Der Umzug folgte einer offiziellen Anfrage des Ministeriums für Industrie und Handel (MoIT), die ein vorübergehendes Einfuhrverbot für Kryptomaschinen vorschlug, deren Umfang von 2017 bis April 2018 15.600 Einheiten betragen sollte. Die meisten Einheiten wurden importiert durch Hanoi, Ho-Chi-Minh-Stadt und Da Nang.

Der stellvertretende Premierminister Trinh Dinh Dung hatte zuvor das MoIT, das SBV und das Finanzministerium (MoF) angewiesen, den Import von Kryptowährungs-Minern auf der Grundlage der geltenden Vorschriften zu untersuchen und Anleitung zu deren Management zu geben.

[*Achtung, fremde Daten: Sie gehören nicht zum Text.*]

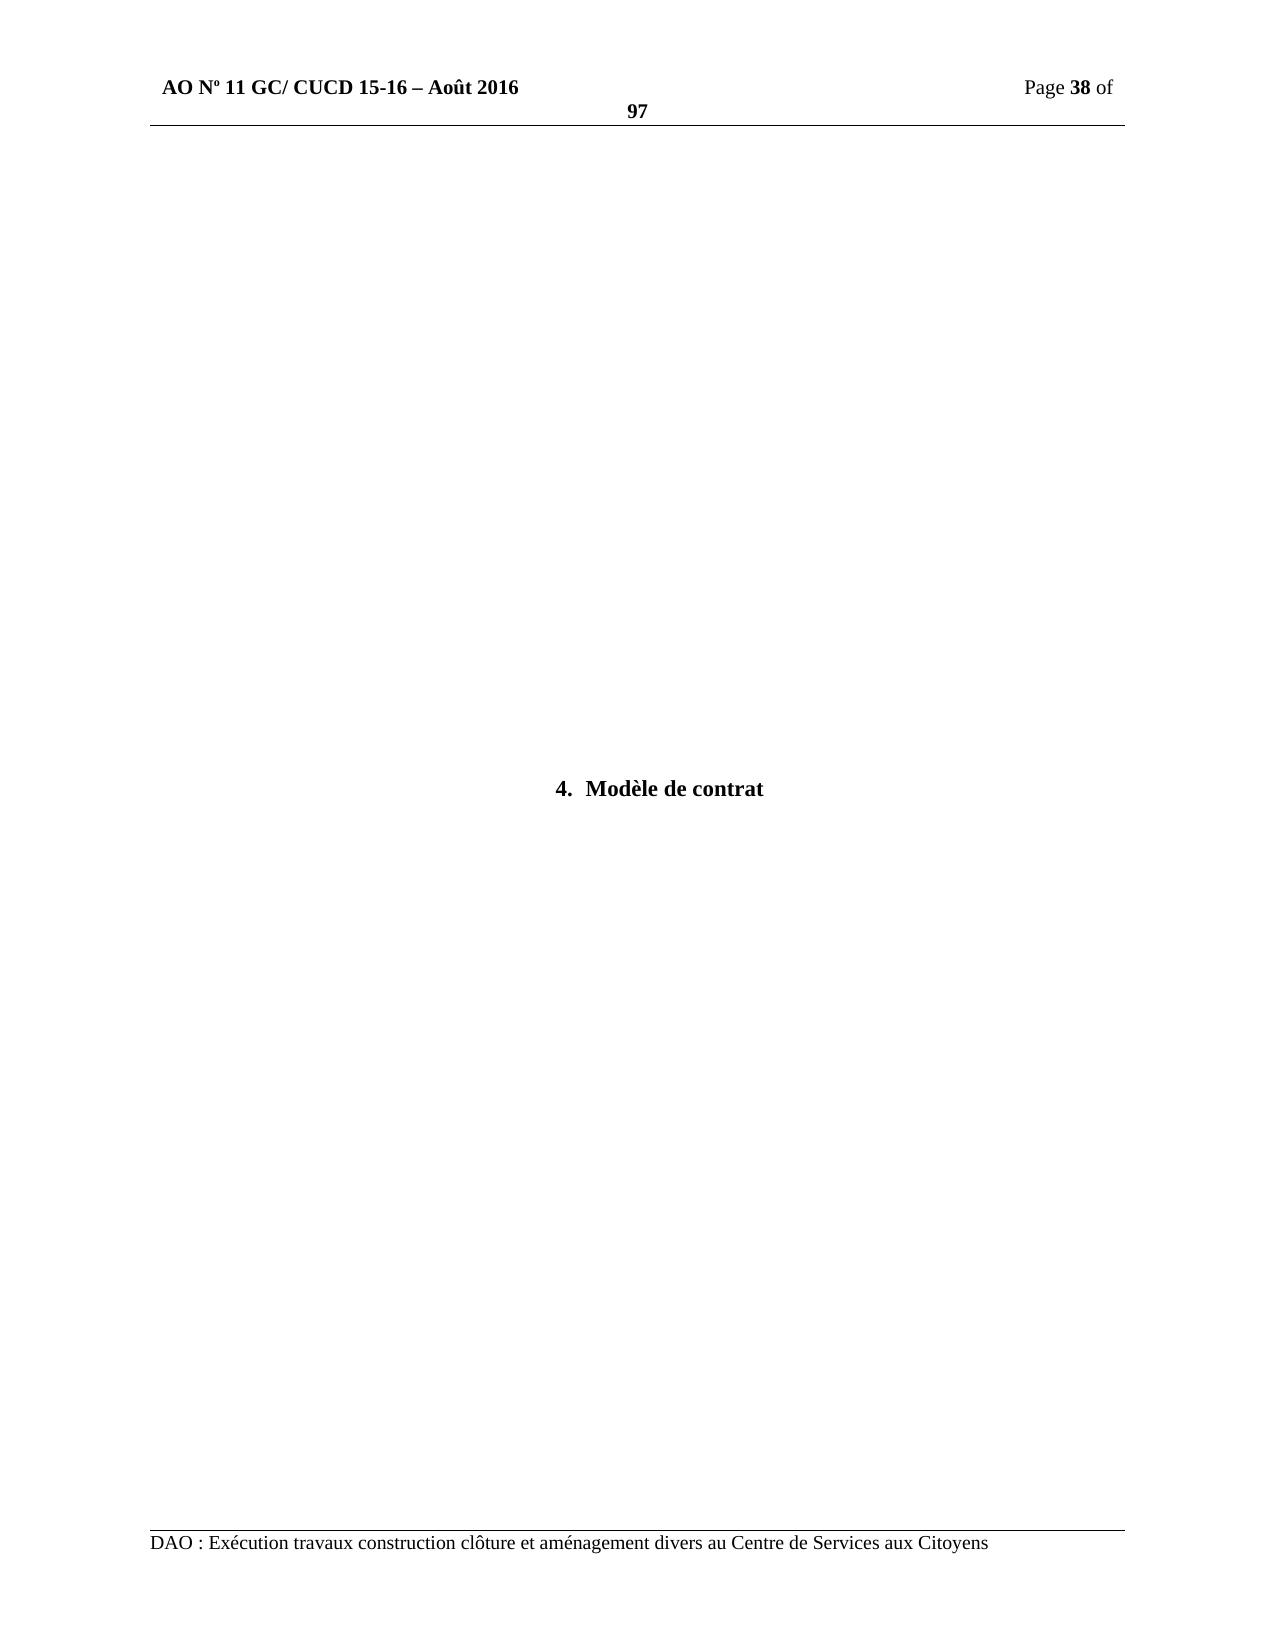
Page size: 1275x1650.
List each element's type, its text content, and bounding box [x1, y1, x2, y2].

subtitle Modèle de contrat [194, 775, 1125, 802]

Laut Vietnam News soll die Suspendierung die Verwaltung der Devisenflüsse in Vietnam verbessern, da es die Verwendung von Krypto-Mining-Ausrüstung in dem Land verkompliziert. Das vorläufige Verbot soll auch die Verwendung von Kryptowährung als alternatives Zahlungsmittel außerhalb der offiziellen Währung verhindern, die Ende 2017 für illegal erklärt wurde.

Das vietnamesische Finanzministerium (MoF) schlug Anfang Juni ein vorübergehendes vorläufiges Verbot der Hardware-Importe für Krypto-Mining vor und verwies auf den "sehr schwierigen" Prozess der Regulierung der neu abgebauten digitalen Währungen. Mit diesem Vorschlag will das MoF die Bürger vor Krypto-Betrügereien schützen, nachdem im April ein Betrug von 570 Mio. Euro angeklagt wurde. Der Betrug betraf zwei Initial Coin Offering (ICO) Projekte, die von einem vietnamesischen Unternehmen geleitet wurden.

Im Mai untersagte das Ministerium für Industrie und Handel von Hanoi Institutionen und Einzelhandelsunternehmern im Bereich E-Commerce, Bitcoin (BTC) und andere Kryptowährungen für Online-Transaktionen zu verwenden.